You see, the lesson I learned is to build your foundation first.
Don’t go for the showy stuff that looks like progress while neglecting the foundation that will really make you succeed.
How can you build your relationship on a solid rock? How can you ensure the foundation will hold? Well, I’ve been thinking about this, so I made a list of the 10 most important things you can do to invest in the foundation of your relationship.
But when I finished my list, I realized one item on the list was more important than all the rest combined.
So today, I want to talk about that. One principle for a relationship built on a special kind of foundation. A foundation that will bring you and your partner a lifetime of happiness.

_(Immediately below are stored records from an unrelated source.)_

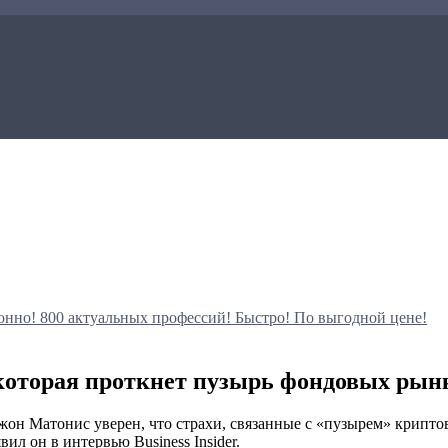
онно!
800 актуальных профессий!
Быстро! По выгодной цене!
 которая проткнет пузырь фондовых рын
Джон Матонис уверен, что страхи, связанные с «пузырем» крипт
ил он в интервью Business Insider.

Here’s the one principle that trumped all the rest on my list:
Invest in each other’s happiness instead of trying to work on the relationship directly.
If any of you have taken my relationship course, “Endless Honeymoon,” you understand that this one principle has many powerful implications. But the concept can be summed up as follows.
People often try to improve their relationships by working on communication, expressing needs, and other worthy things like that. But they forget that during the height of their relationship bliss, during the honeymoon phase of their relationship, they didn’t work on the relationship at all!
Instead, you were gleefully focused on your partner’s happiness. Because it’s your natural focus when you love someone deeply.
The problem is, most relationships grow stale.
If we spend enough time together, our natural human tendency is to start looking out for our own needs, seeing the relationship as some separate entity that needs our work and attention. It can even become an energy drain. This is often when couples begin to question why they are together in the first place.
Sometimes a relationship needs some work. But more often than not, refocusing on the core strength of your relationship will fix all those other issues as if by magic.
The key for this to really work is that both partners should make a conscious decision together to invest in each other’s happiness as the highest priority in the relationship. Because when both people try to outdo each other, it unlocks the magic of true love all over again.
Now, I understand not all relationships are perfectly positioned for an open conversation about something like this. I realize you may not be able to ask your man to join you in a three-month experiment where you focus your interactions on unlocking each other’s happiness on purpose.
But what if you took just a piece of this idea and let it influence your relationship today? What if you made this idea your own and looked for ways to adapt it for your own needs and purposes?
It’s to that worthy endeavor I’ll leave you now with my best wishes for a lifetime of love.
Don’t let happiness become the runt in your relationship. Don’t let it get neglected while you pursue less important details in your daily interactions.